10. The method according to claims 6, wherein the asphaltene-paraffin-vax precipitates are removed from the surface in advance by mechanical means.

11. The method according to claims 1, wherein emulsions already formed in surface producing facilities of oil wells, or highly stable middlephase formed in demulsification facilities of oil producing technologies are broken up.

12. The method according to claim 11, wherein the microorganisms are allowed to reproduce and act for 1 to 15 days, preferably 5 to 8 days, while the devices are kept closed.

13. The method according to claim 11, wherein the temperature is kept between 20 to 60° C., preferably between 40 to 50° C.

14. The method according to claim 11, wherein the results of the treatment are checked by evaluating the physico-chemical properties, preferably the decrease of viscosity of an oil—and/or water-sample, and/or evaluating the drop-size of the asphaltene-paraffin-vax precipitates in an oil-sample by microscopy.

15. The method according to claim 1, wherein the surfactant is selected from the group consisting of polyoxyethylene ethers and esters, and mixtures thereof, preferably Tween 80.

16. The method according to claims 1, wherein the material capable increasing viscosity is xanthan.

17. Use of a microorganism capable of breaking down crude oil components or derivatives and producing at least one type of tenside for preventing the formation of oil-in-water and/or water-in-oil emulsions and/or for breaking up emulsions already formed.

18. The use according to claim 17, wherein prevention of the formation of emulsions is carried out by the formation of bacterium-carrying film on the surfaces in contact with crude oil.

19. The use of claim 17, wherein the microorganism is a strain belonging to the Bacillus subtilis species, the Bacillus cereus species, the Pseudomonas genus or the Xanthomonas genus, and is preferably facultative anaerobic.

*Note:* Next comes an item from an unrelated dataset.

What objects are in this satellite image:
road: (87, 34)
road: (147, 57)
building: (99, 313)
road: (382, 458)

20. The use according to claim 17, wherein the microorganism strain is obtainable by the following selection method:

i) applying a film comprising the mineral oil component or derivative to a minimal medium lacking carbon source,

ii) inoculating this medium with a sample comprising a mixture of microorganisms said sample being obtained from an oil pollution, and incubating the medium after inoculation at least till detectable microorganism colonies are formed, if the formation of colonies does not occur within an arbitrarily defined time period step i) and present step ii) are repeated,

iii) decomposing activities of the microorganism from the colonies formed are tested at the surround of the colonies and

iv) tenside producing abilities of the decomposing microorganisms obtained from colonies are checked.

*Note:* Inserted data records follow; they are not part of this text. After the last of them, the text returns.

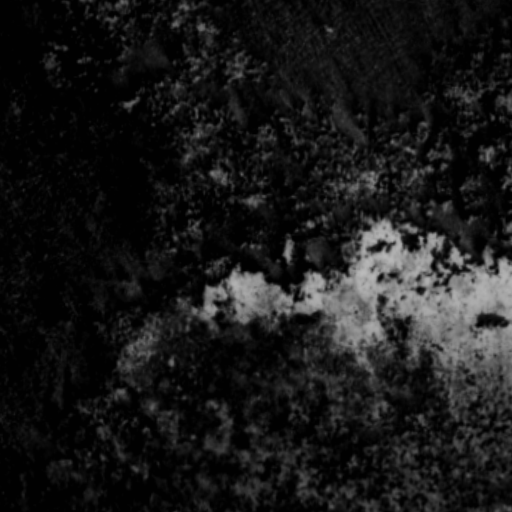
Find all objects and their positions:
wastewater plant: (256, 256)
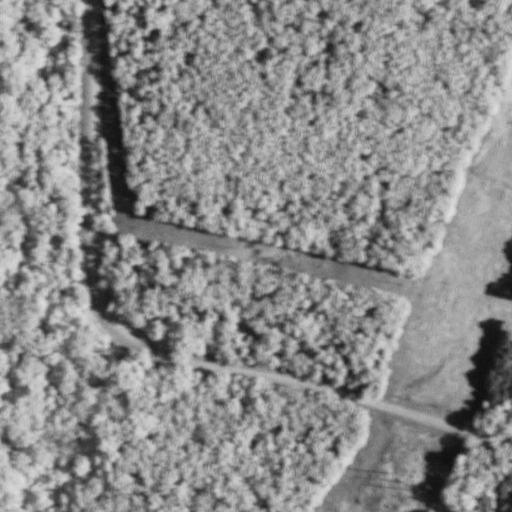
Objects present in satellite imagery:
road: (150, 350)
power tower: (398, 476)
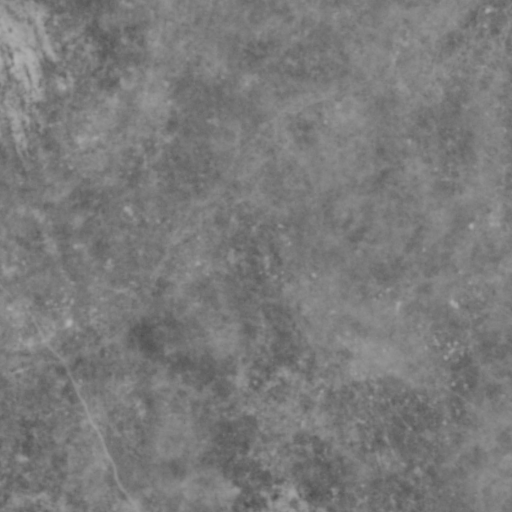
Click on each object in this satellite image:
solar farm: (255, 255)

21. The use according to claims 17, wherein the microorganism is selected from the group consisting strains NCAIM (P) B 1304, NCAIM (P) B 1305, NCAIM (P) B 1306, NCAIM (P) B 1307 and NCAIM (P) B 1308 deposited on Apr. 17, 2002 at NCAIM, or any strain derived therefrom, and preferably is a strain that is genetically modified, more preferably modified by the insertion of a DNA fragment with a known sequence as a marker.

22. Kit for preventing the formation of oil-in-water and/or water-in-oil emulsions and/or for breaking up emulsions already formed, comprising a microorganism useful in the method of claim 1, further comprising instructions to carry out the method of claim 1.

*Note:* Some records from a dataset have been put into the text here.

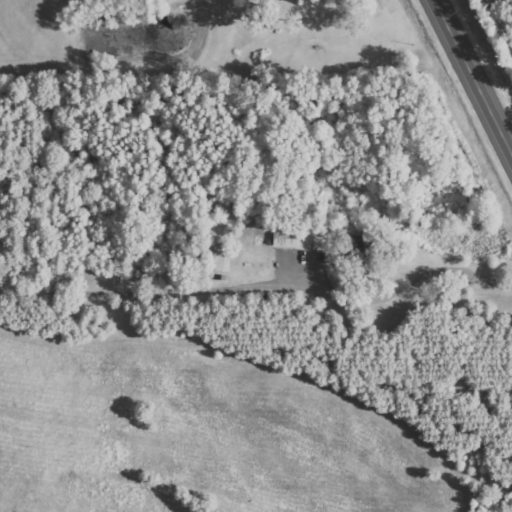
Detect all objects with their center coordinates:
building: (282, 0)
road: (472, 77)
building: (287, 239)
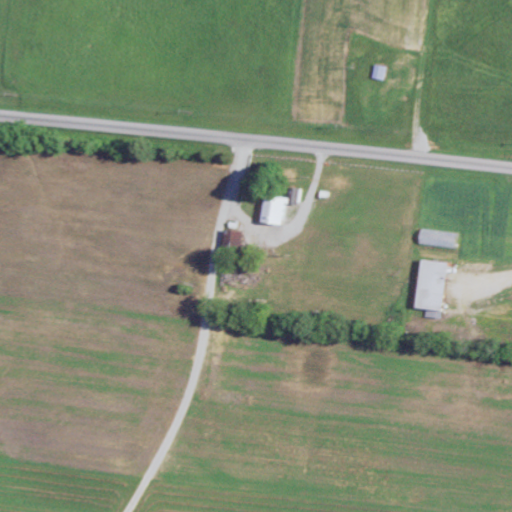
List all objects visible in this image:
road: (256, 141)
building: (282, 209)
building: (440, 241)
building: (236, 242)
building: (435, 291)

23. The kit according to claim 22 comprising one or more microorganisms selected from Bacillus subtilies species, the Bacillus cereus species, the Pseudomonas genus, the Xanthomonas genus, strains NCAIM (P) B 1304. NCAIM (P) B 1305. NCAIM (P) B 1306, NCAIM (P) B 1307 and NCAIM (P) B 1038 deposited on Apr. 17, 2002 at NCAIM, or any strain derived therefrom and additives necessary for the reproduction thereof.

24. The kit according to claim 22 or 23 further comprising a surfactant and/or a material for increasing viscosity.